**Written problem:**
Write out the records below as a numbered list with blank lines omitted, beginning at the line containing "Q: Tell me how many watches there are." and ending after the line containing "Count of makeup brushes: 13". Leave the pictures out.

##### Data for this task

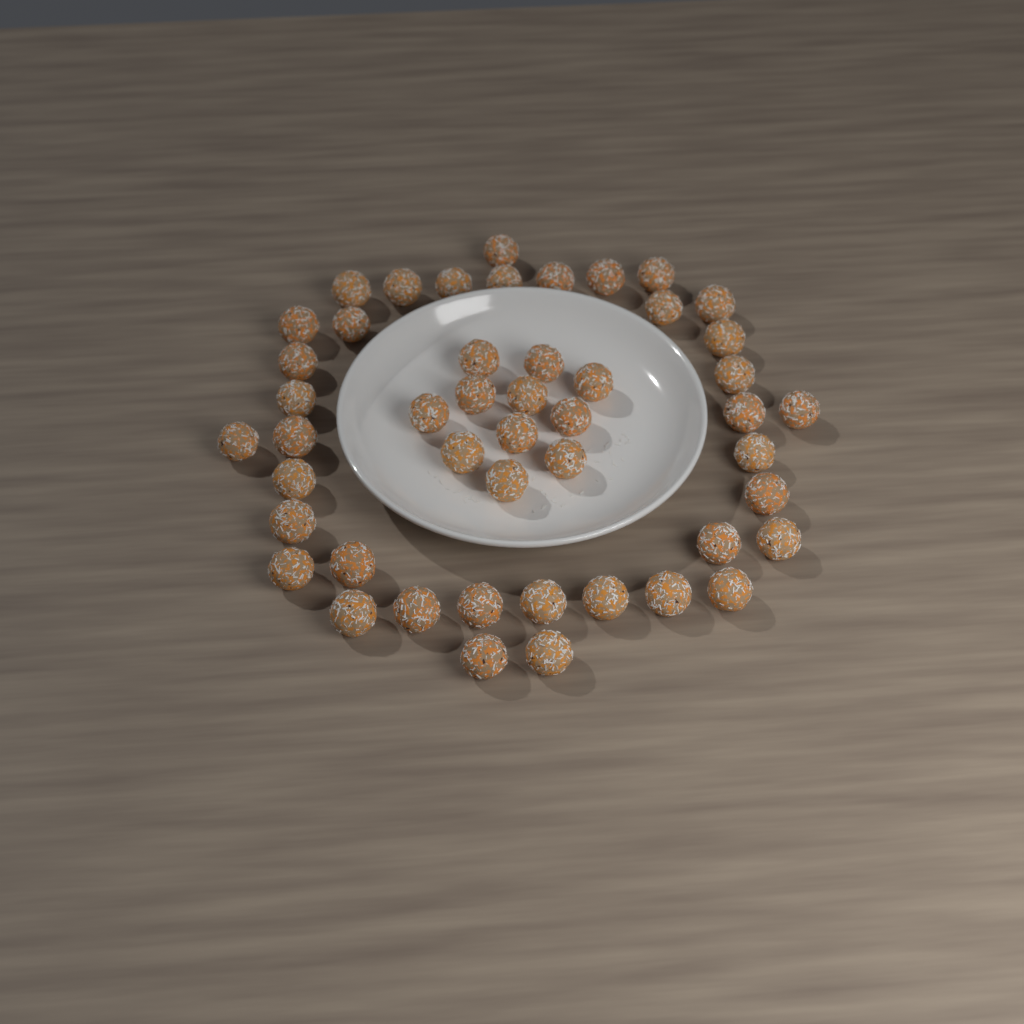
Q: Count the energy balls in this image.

##########
##### Data for this task

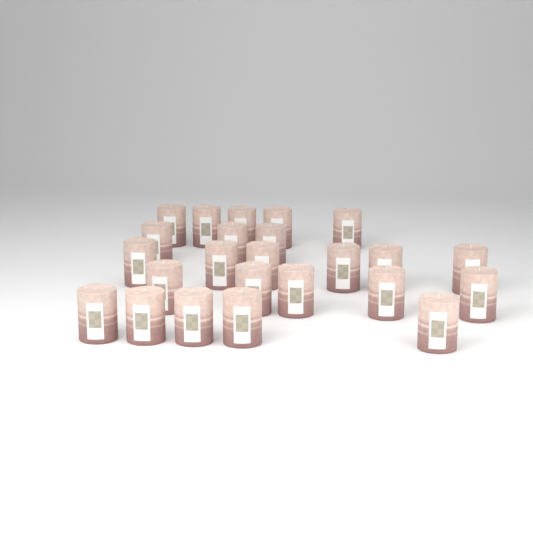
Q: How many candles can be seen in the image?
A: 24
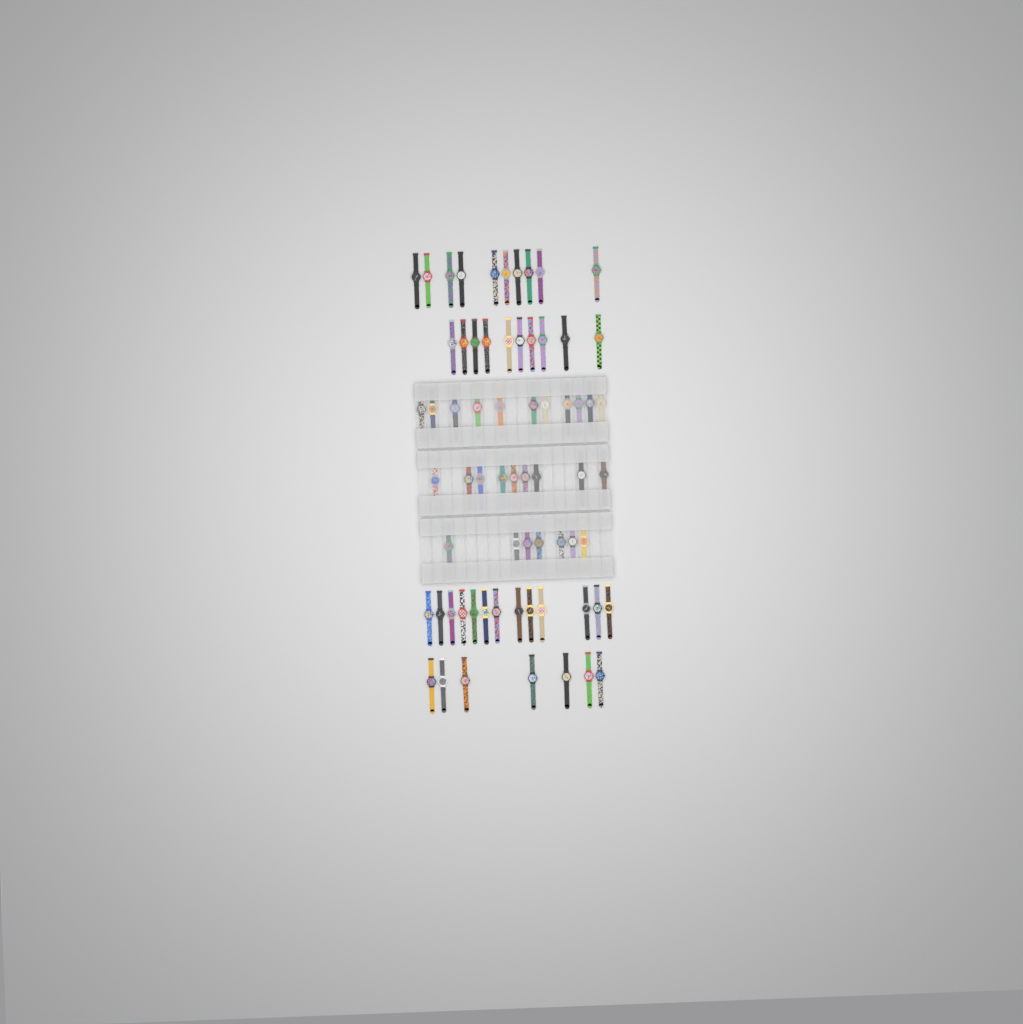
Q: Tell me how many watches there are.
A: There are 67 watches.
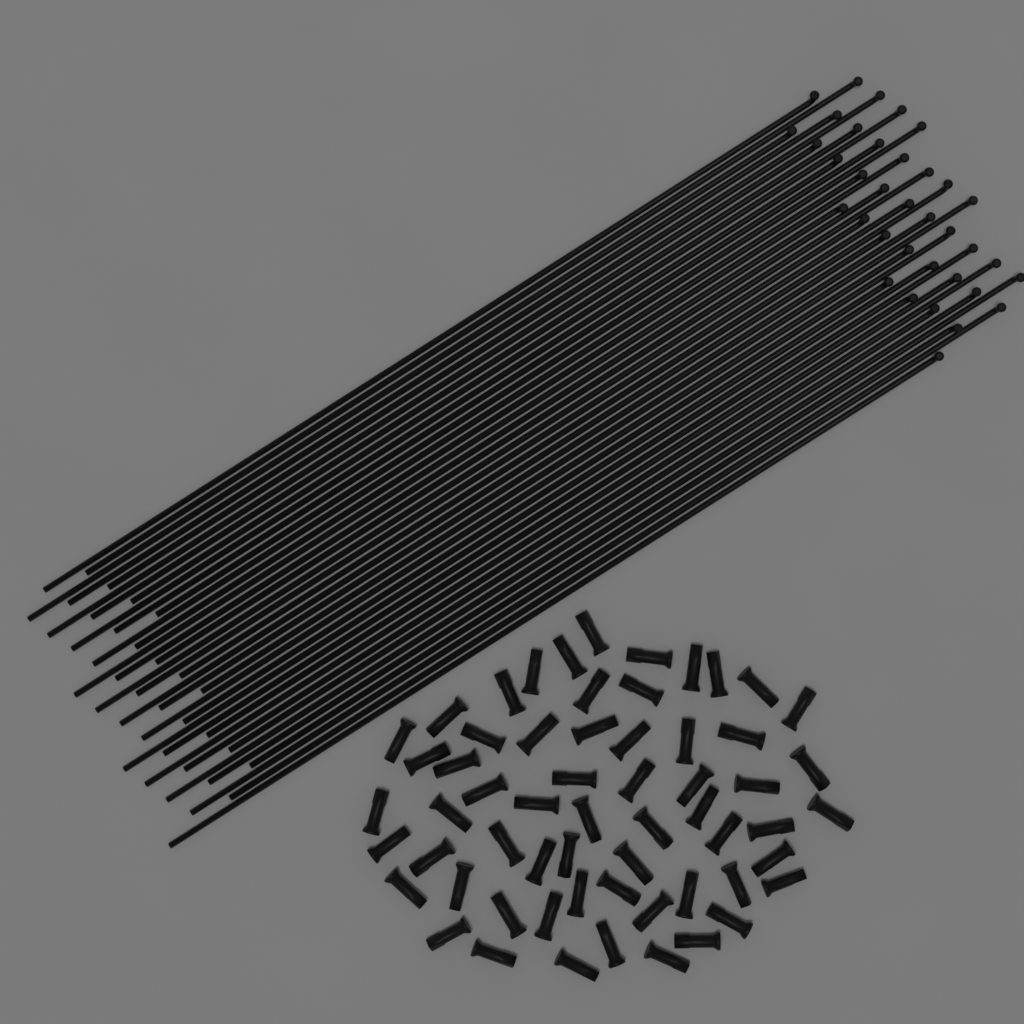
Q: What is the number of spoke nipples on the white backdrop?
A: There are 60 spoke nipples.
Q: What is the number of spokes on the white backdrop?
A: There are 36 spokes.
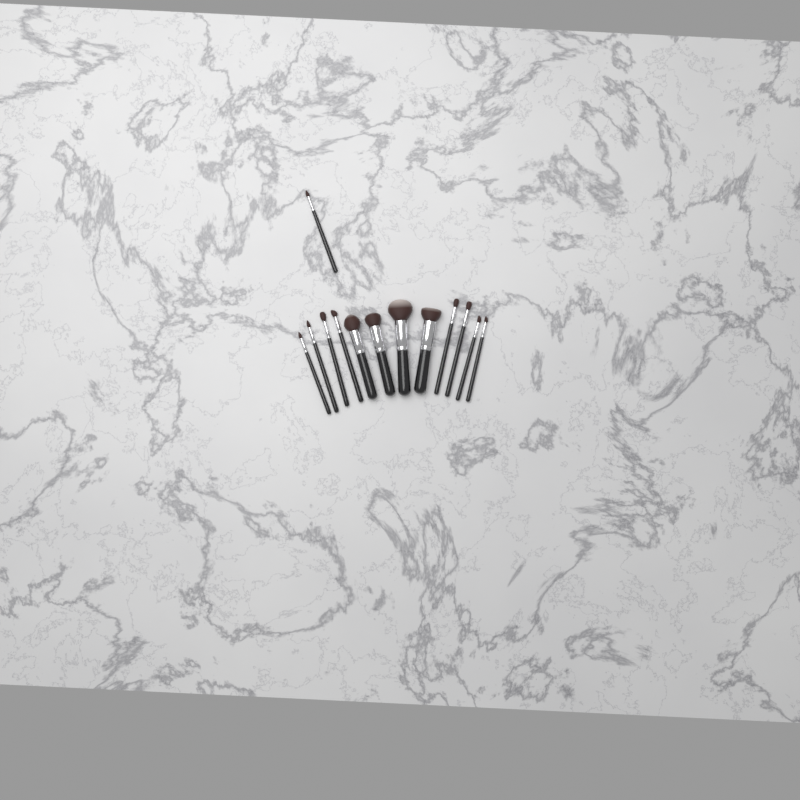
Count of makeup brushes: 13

##########
##### Data for this task

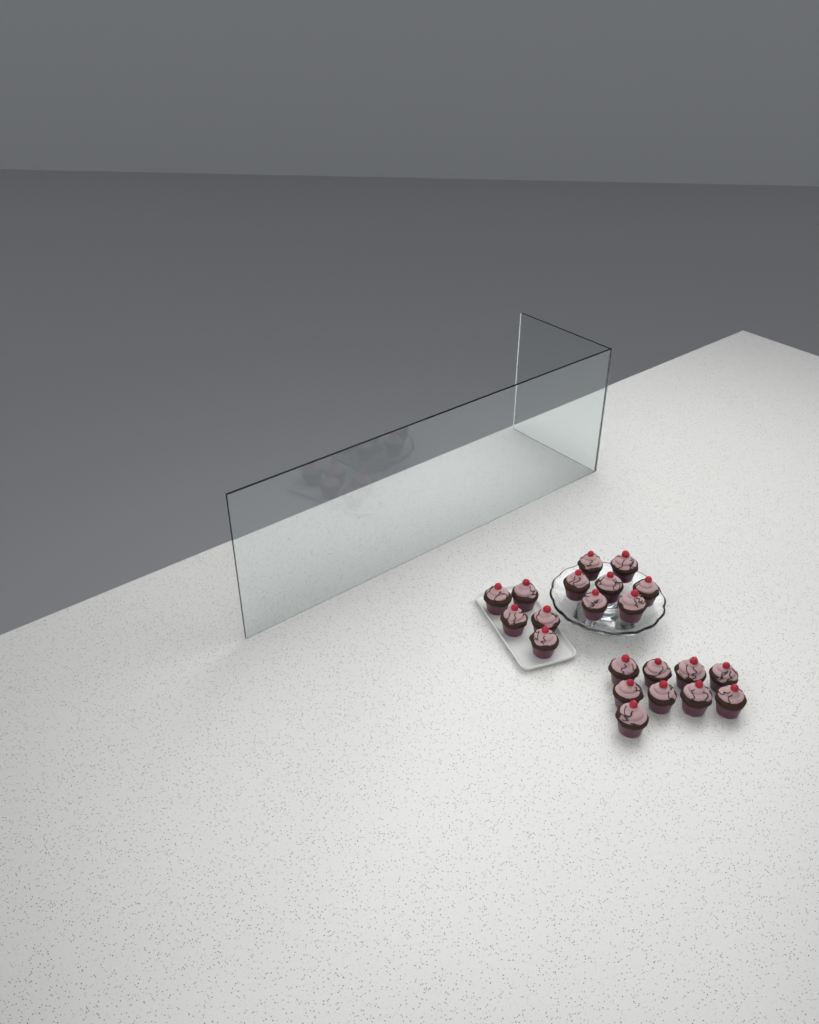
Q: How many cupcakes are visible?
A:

##########

**Result for this task:**
1. Q: Tell me how many watches there are.
2. A: There are 67 watches.
3. Q: What is the number of spoke nipples on the white backdrop?
4. A: There are 60 spoke nipples.
5. Q: What is the number of spokes on the white backdrop?
6. A: There are 36 spokes.
7. Count of makeup brushes: 13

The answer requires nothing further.